Activity: Every line of the material below should be output exactly as written, with the images skipped.

Supplied material:
■ ■ ■ ■
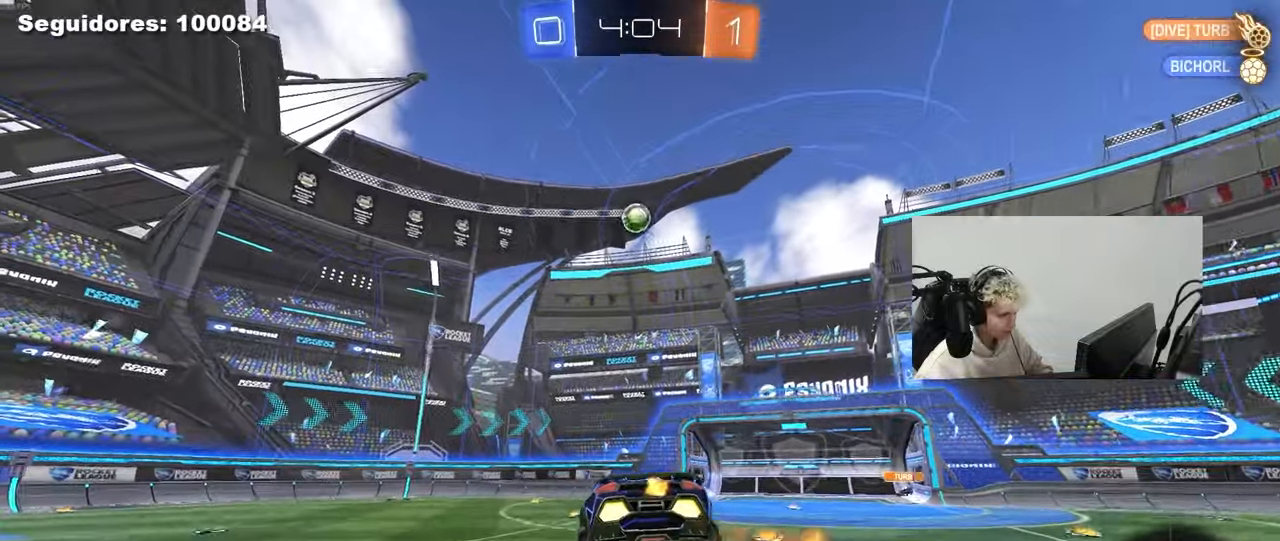
{"keys": [], "mouse": [], "mouse_move": "still", "events": [[50, "a", "down"], [150, "d", "down"], [233, "a", "up"], [233, "s", "up"], [283, "d", "up"], [333, "a", "down"], [483, "a", "up"]]}
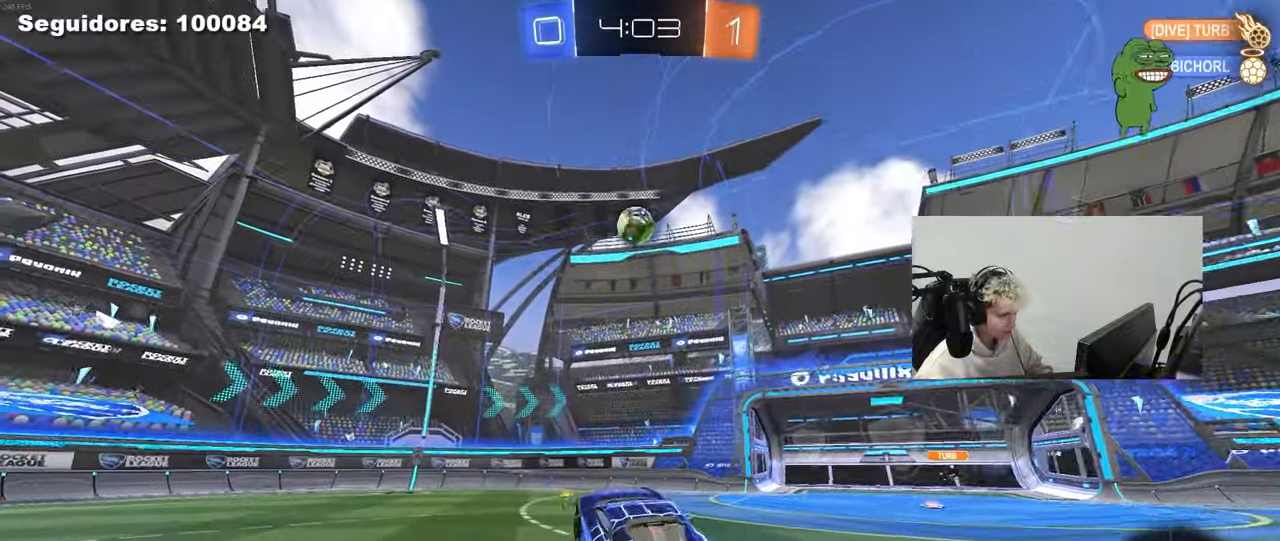
{"keys": ["a", "w"], "mouse": ["left"], "mouse_move": "down-left", "events": [[17, "d", "down"], [67, "d", "up"], [167, "w", "down"], [250, "mouse_right", "down"], [300, "mouse_left", "down"], [350, "d", "down"], [400, "mouse_right", "up"], [450, "d", "up"], [483, "a", "down"]]}
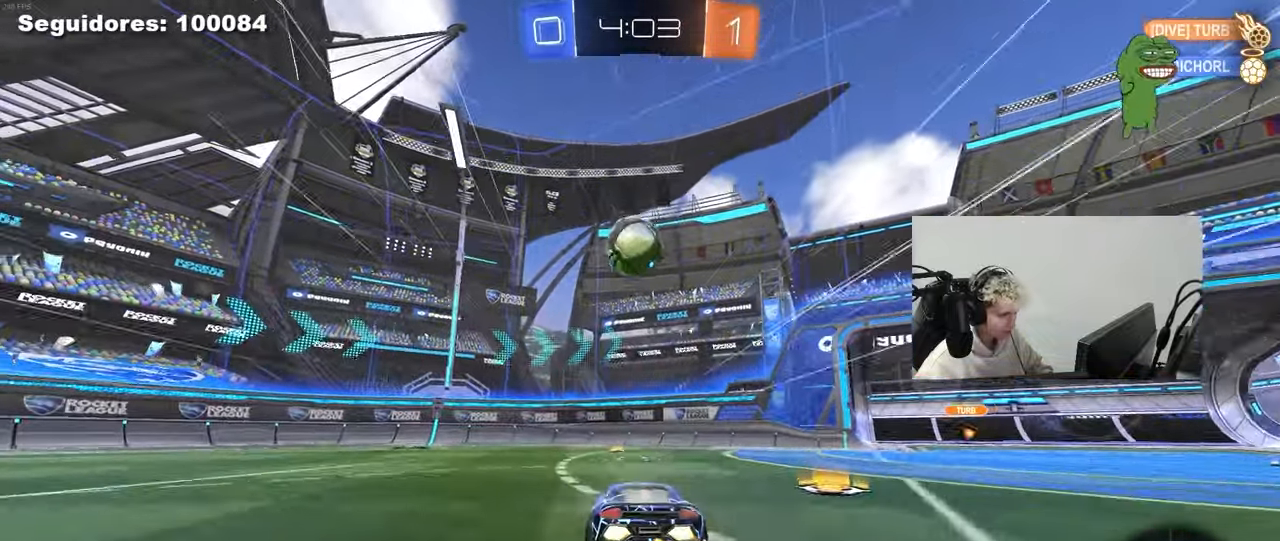
{"keys": ["a", "w"], "mouse": [], "mouse_move": "still", "events": [[133, "a", "up"], [183, "d", "down"], [267, "d", "up"], [317, "mouse_left", "up"], [500, "a", "down"]]}
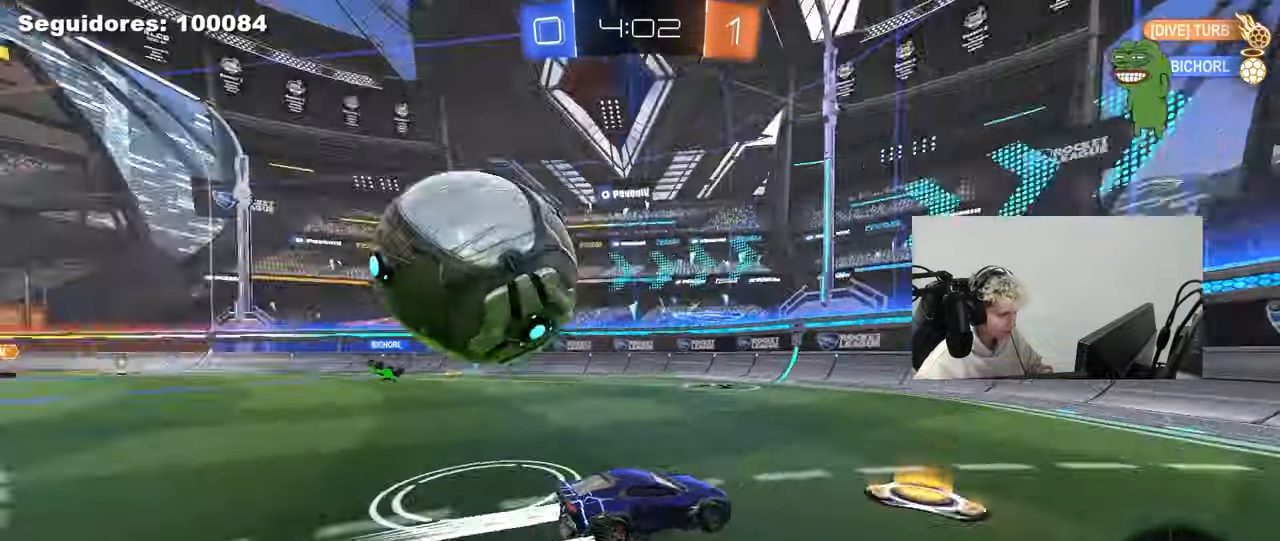
{"keys": ["d"], "mouse": [], "mouse_move": "still", "events": [[100, "shift", "down"], [200, "a", "up"], [200, "shift", "up"], [233, "d", "down"], [283, "w", "up"], [333, "s", "down"], [500, "s", "up"]]}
■ ■ ■ ■
Task answer:
{"keys": [], "mouse": [], "mouse_move": "still", "events": [[50, "a", "down"], [150, "d", "down"], [233, "a", "up"], [233, "s", "up"], [283, "d", "up"], [333, "a", "down"], [483, "a", "up"]]}
{"keys": ["a", "w"], "mouse": ["left"], "mouse_move": "down-left", "events": [[17, "d", "down"], [67, "d", "up"], [167, "w", "down"], [250, "mouse_right", "down"], [300, "mouse_left", "down"], [350, "d", "down"], [400, "mouse_right", "up"], [450, "d", "up"], [483, "a", "down"]]}
{"keys": ["a", "w"], "mouse": [], "mouse_move": "still", "events": [[133, "a", "up"], [183, "d", "down"], [267, "d", "up"], [317, "mouse_left", "up"], [500, "a", "down"]]}
{"keys": ["d"], "mouse": [], "mouse_move": "still", "events": [[100, "shift", "down"], [200, "a", "up"], [200, "shift", "up"], [233, "d", "down"], [283, "w", "up"], [333, "s", "down"], [500, "s", "up"]]}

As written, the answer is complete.